Brigadier General M.Y. Ibrahim, the newly posted General Officer Commanding the 7th Division of the Nigerian Army located at Maimalari Barracks, Maiduguri got a taste of soldiers’ fury on Thursday afternoon as angry soldiers stormed his office to demand that he pay their allowances and reinstate motorbikes to transport them and members of their families within the barrack.
Several sources in the barracks told SaharaReporters that the soldiers’ second act of mutiny in two weeks began around 3:00 p.m. (Nigerian time). The angry soldiers blew a whistle, and most of the rank and file gathered at a spot before they marched en masse to the 7th Division headquarters building where the GOC’s office is located.

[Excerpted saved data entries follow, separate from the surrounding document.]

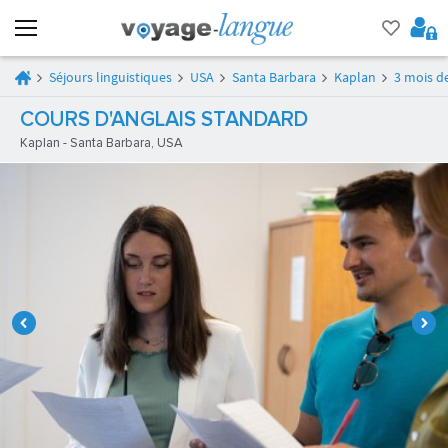
Séjours linguistiques
USA
Santa Barbara
Kaplan
3 mois d
COURS D'ANGLAIS STANDARD
Kaplan - Santa Barbara, USA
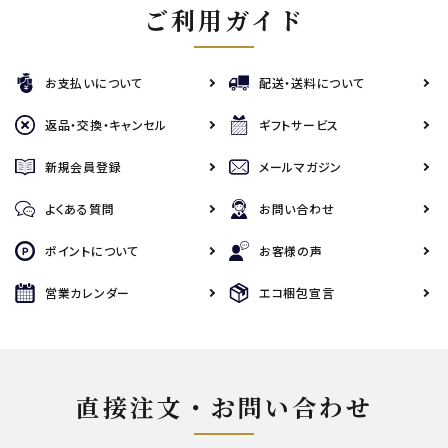
ご利用ガイド
お支払いについて
配送・送料について
返品・交換・キャンセル
ギフトサービス
新規会員登録
メールマガジン
よくある質問
お問い合わせ
ポイントについて
お客様の声
営業カレンダー
エコ梱包宣言
直接注文・お問い合わせ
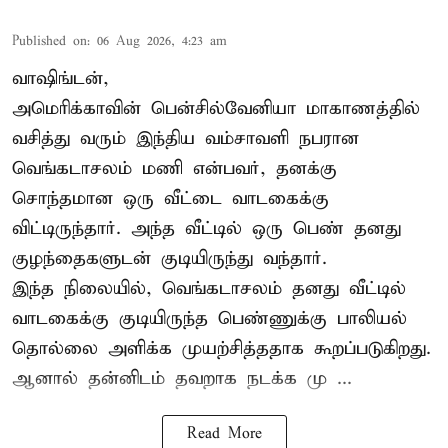
Published on
:
06 Aug 2026, 4:23 am
வாஷிங்டன்,
அமெரிக்காவின் பென்சில்வேனியா மாகாணத்தில்
வசித்து வரும் இந்திய வம்சாவளி நபரான
வெங்கடாசலம் மணி என்பவர், தனக்கு
சொந்தமான ஒரு வீட்டை வாடகைக்கு
விட்டிருந்தார். அந்த வீட்டில் ஒரு பெண் தனது
குழந்தைகளுடன் குடியிருந்து வந்தார்.
இந்த நிலையில், வெங்கடாசலம் தனது வீட்டில்
வாடகைக்கு குடியிருந்த பெண்ணுக்கு பாலியல்
தொல்லை அளிக்க முயற்சித்ததாக கூறப்படுகிறது.
ஆனால் தன்னிடம் தவறாக நடக்க மு ...
Read More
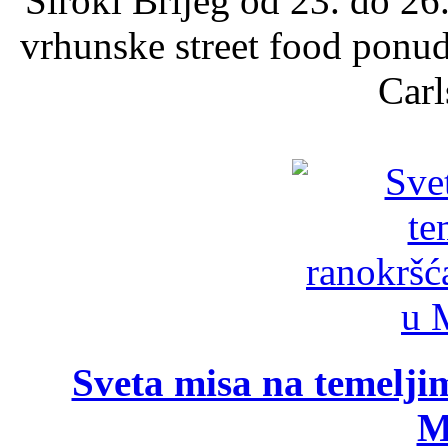
Široki Brijeg od 23. do 26
vrhunske street food ponu
Carl
Sveta misa na temelji
M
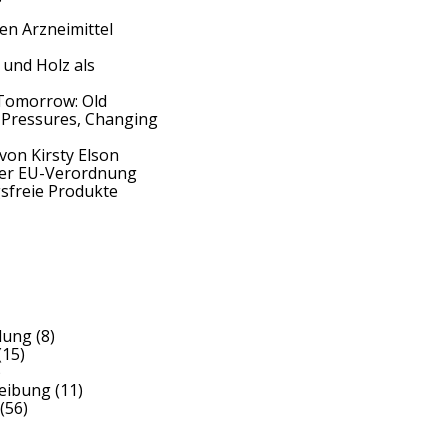
en Arzneimittel
 und Holz als
Tomorrow: Old
 Pressures, Changing
von Kirsty Elson
der EU-Verordnung
sfreie Produkte
dung
(8)
(15)
)
reibung
(11)
(56)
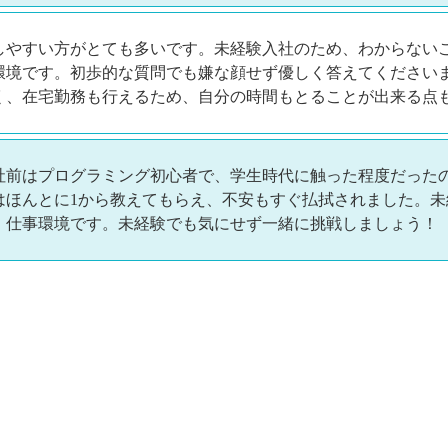
しやすい方がとても多いです。未経験入社のため、わからない
環境です。初歩的な質問でも嫌な顔せず優しく答えてください
く、在宅勤務も行えるため、自分の時間もとることが出来る点
社前はプログラミング初心者で、学生時代に触った程度だった
はほんとに1から教えてもらえ、不安もすぐ払拭されました。
、仕事環境です。未経験でも気にせず一緒に挑戦しましょう！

The sources said the sources shot in the air as they marched and chanted “We no gree oh, we no gree!” Our sources said the protesting soldiers were upset about the army’s failure to pay their outstanding allowances. They were also annoyed by the decision of the newly posted GOC to ban motorcycles as a form of transport within the barracks. The new GOC reportedly banned motorbikes known as Okada and tricycles known as “Keke NAPEP” from operating within the vast barracks. The soldiers wondered why the new commander would prohibit the use of the only affordable means of transport they have when he knows full well that the base covers a huge area and that few soldiers own cars or bike.
“If no okada [motorcycles] are allowed, then our small children have to walk to school and our wives will walk to market,” one of the soldiers told SaharaReporters. “Are we not suffering too much already?” he added.
Once they arrived at the GOC’s office, the protesting soldiers decided to give him a dose of the experience of navigating within the barracks without motorcycles. They ordered Major General XYZ to come outside the building, pushing and shoving him. Then they forced him to trek all through the barracks.
The angry soldiers also demanded the payment of their N100, 000 furniture allowance which, according to them, was long overdue.
Last week, frustrated soldiers at the same barracks demonstrated and shot at the car of their erstwhile GOC, Major General Ahmadu Mohammed. The soldiers felt that General Mohammed’s operational orders were responsible for the death of close to 100 soldiers who were returning from an operation in Chibok, the town where members of the Islamist group, Boko Haram, kidnapped 276 high schoolgirls near midnight on April 14. The abduction of the girls, who remain missing, has sparked outrage in Nigeria and around the world.
Military authorities in Abuja decided to remove Major General Mohammed a day after the first mutiny.
One of the soldiers who spoke to SaharaReporters stated that he and his colleagues want military authorities to be more focused in their approach to the war against Boko Haram. “We can finish them [Boko Haram] without difficulty, but the commanders don’t give us enough weapons for operations. And they send only a few of us to fight hundreds of Boko Haram fighters,” he said.
Maiduguri, the capital of Borno State, has been the flashpoint of numerous bloody attacks by Boko Haram.